* [PROVIDED DATA]:

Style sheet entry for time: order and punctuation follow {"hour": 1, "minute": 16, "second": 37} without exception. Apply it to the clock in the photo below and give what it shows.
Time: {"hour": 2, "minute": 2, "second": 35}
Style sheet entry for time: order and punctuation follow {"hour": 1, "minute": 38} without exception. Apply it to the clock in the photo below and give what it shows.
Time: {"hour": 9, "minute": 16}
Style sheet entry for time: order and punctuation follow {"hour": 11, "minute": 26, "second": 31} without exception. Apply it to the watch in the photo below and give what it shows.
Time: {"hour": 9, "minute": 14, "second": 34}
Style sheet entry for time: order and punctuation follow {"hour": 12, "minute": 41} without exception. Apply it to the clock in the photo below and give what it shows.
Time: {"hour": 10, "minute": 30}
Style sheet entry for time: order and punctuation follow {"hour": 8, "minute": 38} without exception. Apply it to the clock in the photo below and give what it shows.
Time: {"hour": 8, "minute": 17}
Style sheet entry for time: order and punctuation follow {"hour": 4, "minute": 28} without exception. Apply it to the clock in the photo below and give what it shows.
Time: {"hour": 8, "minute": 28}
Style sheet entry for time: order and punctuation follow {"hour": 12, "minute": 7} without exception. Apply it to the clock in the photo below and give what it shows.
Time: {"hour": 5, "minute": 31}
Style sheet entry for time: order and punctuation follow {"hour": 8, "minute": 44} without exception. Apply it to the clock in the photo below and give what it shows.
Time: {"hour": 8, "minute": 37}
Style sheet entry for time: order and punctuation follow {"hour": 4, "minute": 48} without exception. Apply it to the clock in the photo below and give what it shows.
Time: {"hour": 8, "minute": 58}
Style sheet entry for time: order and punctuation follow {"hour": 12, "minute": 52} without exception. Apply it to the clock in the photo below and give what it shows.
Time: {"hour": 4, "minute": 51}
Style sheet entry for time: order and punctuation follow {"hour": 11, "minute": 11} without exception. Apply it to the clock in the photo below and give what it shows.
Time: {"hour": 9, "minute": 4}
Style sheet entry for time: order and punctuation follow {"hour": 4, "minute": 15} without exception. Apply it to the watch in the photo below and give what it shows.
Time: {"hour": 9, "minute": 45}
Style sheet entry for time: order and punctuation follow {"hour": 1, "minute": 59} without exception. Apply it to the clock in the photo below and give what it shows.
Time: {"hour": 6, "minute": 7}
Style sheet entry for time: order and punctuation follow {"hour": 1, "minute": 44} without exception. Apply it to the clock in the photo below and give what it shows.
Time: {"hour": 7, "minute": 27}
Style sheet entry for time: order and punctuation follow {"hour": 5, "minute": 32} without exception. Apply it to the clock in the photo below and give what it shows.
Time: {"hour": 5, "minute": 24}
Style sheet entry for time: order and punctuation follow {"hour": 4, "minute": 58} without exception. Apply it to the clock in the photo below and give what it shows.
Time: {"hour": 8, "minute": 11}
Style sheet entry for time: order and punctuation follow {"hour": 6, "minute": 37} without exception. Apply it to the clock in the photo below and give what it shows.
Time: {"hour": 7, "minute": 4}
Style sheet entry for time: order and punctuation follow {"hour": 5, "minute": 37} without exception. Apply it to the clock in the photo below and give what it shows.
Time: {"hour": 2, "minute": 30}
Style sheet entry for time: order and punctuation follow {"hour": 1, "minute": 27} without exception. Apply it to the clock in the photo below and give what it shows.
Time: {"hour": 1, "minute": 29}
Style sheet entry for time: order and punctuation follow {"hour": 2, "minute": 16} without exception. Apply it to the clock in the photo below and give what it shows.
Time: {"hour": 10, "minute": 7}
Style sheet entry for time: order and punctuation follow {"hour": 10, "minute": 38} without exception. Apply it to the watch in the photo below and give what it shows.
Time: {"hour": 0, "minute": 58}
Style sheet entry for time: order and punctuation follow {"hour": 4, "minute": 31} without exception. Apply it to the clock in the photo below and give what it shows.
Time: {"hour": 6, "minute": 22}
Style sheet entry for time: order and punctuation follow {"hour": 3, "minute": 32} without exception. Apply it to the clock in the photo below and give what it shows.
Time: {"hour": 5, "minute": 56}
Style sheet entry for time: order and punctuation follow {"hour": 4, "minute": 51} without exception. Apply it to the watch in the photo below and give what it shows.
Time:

* [EXERCISE TASK]:
Report how many lines of the material above contain the string "second", treating case as significant. Give only the number.

* [TASK ANSWER]:
4